How to Comply (Without Hiring a Law Firm)
You don't need a $50,000 legal retainer to achieve basic compliance. Here's what you actually need to do:
Step 1: Audit Your Data
Before you can protect data, you need to know what data you have.
Make a list:
- What personal data do you collect? (Names, emails, IP addresses, payment info, etc.)
- Where do you store it? (Your database, Stripe, Google Analytics, email provider)
- Who has access to it? (Your team, third-party tools, contractors)
- How long do you keep it?
This is called a "data map." It's tedious but essential.
Step 2: Write (or Update) Your Privacy Policy
Your privacy policy needs to be accurate and specific. It should explain:
- What data you collect and why
- How long you keep it
- Who you share it with (payment processors, analytics tools, email providers)
- User rights under GDPR and/or CCPA
- How to contact you about privacy questions
Don't use a generic template without customizing it. Your policy should match what you actually do.
Step 3: Add Cookie Consent (If You Use Non-Essential Cookies)
If you have EU users and use analytics, advertising, or tracking cookies, you need a consent banner.
The banner must:
- Let users accept or reject cookies
- Not use cookies until the user consents
- Make it as easy to reject as to accept (no dark patterns)
Tools like Cookiebot, OneTrust, or Osano can help with this.
Step 4: Build a Process for Data Requests
You need a way for users to:
- Request their data
- Delete their data
- Opt out of data sales (CCPA)
This doesn't have to be automated. A simple email address (like [email protected]) works. Just make sure someone monitors it and responds within the legal timeframes (30 days for GDPR, 45 days for CCPA).
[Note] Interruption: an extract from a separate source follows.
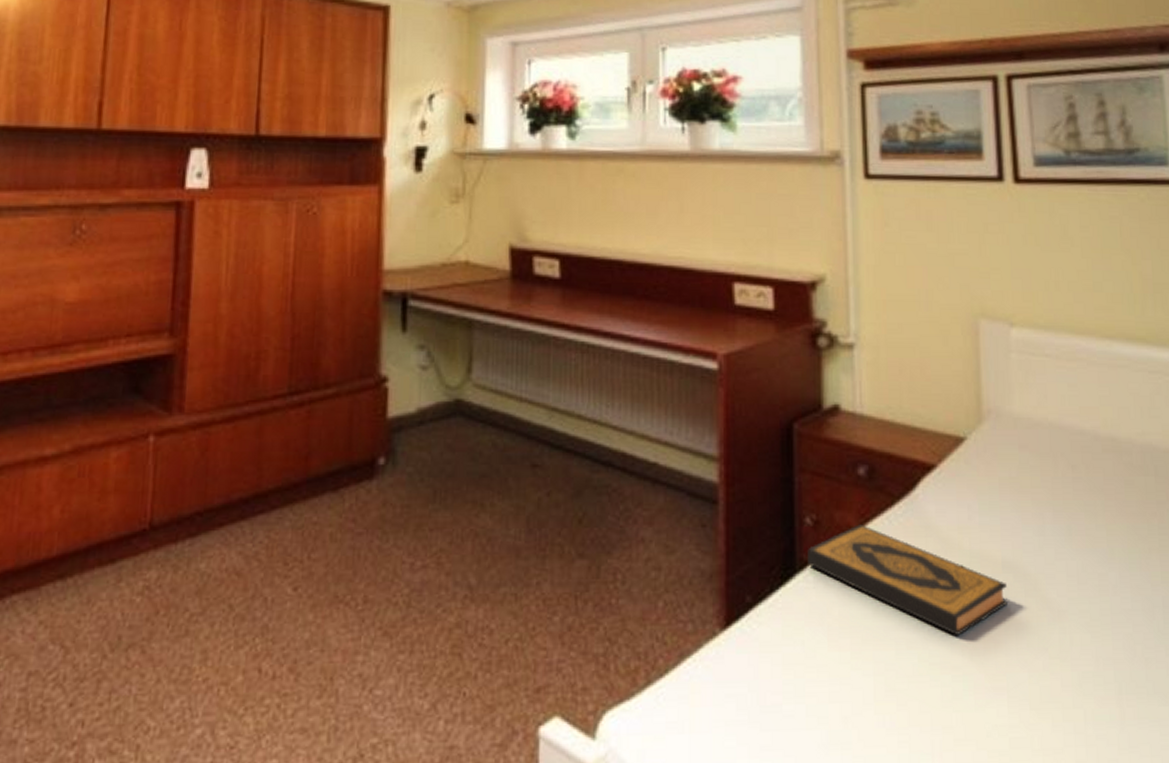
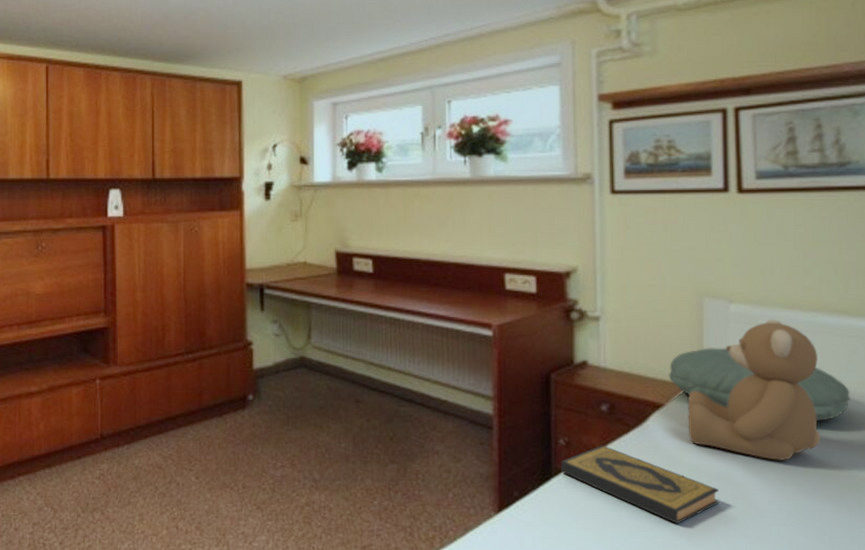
pillow: none [940,387,1157,485] -> present [669,348,851,421]
teddy bear: none [964,348,1126,541] -> present [687,319,821,460]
Step 5: Update Your Terms and Contracts
If you use third-party tools that process user data (Stripe, Mailchimp, AWS), you may need Data Processing Agreements (DPAs) with them.
Most major SaaS providers offer standard DPAs you can sign. Check their websites or contact support.
Step 6: Train Your Team
Everyone who handles user data should understand basic privacy principles:
- Don't collect data you don't need
- Don't share data without permission
- Report breaches immediately
- Respond to data requests within the legal timeframe
This doesn't require formal training sessions. A quick team meeting or written guide works.
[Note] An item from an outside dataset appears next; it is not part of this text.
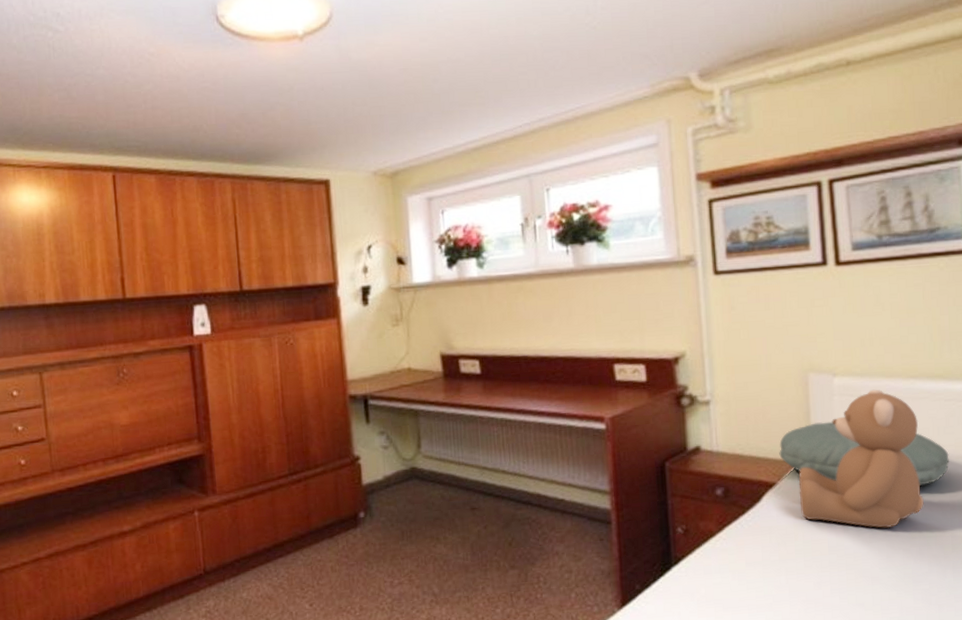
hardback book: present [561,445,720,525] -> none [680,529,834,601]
Do You Need Both GDPR and CCPA Compliance?
Possibly.
If you have EU users, you need GDPR compliance—full stop.
If you meet CCPA's thresholds and have California users, you need CCPA compliance.
Many companies end up complying with both. The good news: the requirements overlap significantly. If you build GDPR-level protections, CCPA compliance is mostly a matter of adding a few extra disclosures.
The Bottom Line
GDPR and CCPA are here to stay. More countries and states are passing similar laws (Virginia, Colorado, Utah, Connecticut). Privacy regulation is becoming the norm, not the exception.
You can either treat this as a burden or as a competitive advantage. Companies that take privacy seriously—that build it into their products, that communicate clearly about data practices—earn user trust. And trust is valuable.
Start with the basics: accurate privacy policy, cookie consent, data request process. Get those right, and you're 80% of the way there.
And if you're ever unsure, consult a lawyer who specializes in privacy law. A one-hour consultation can save you years of headaches.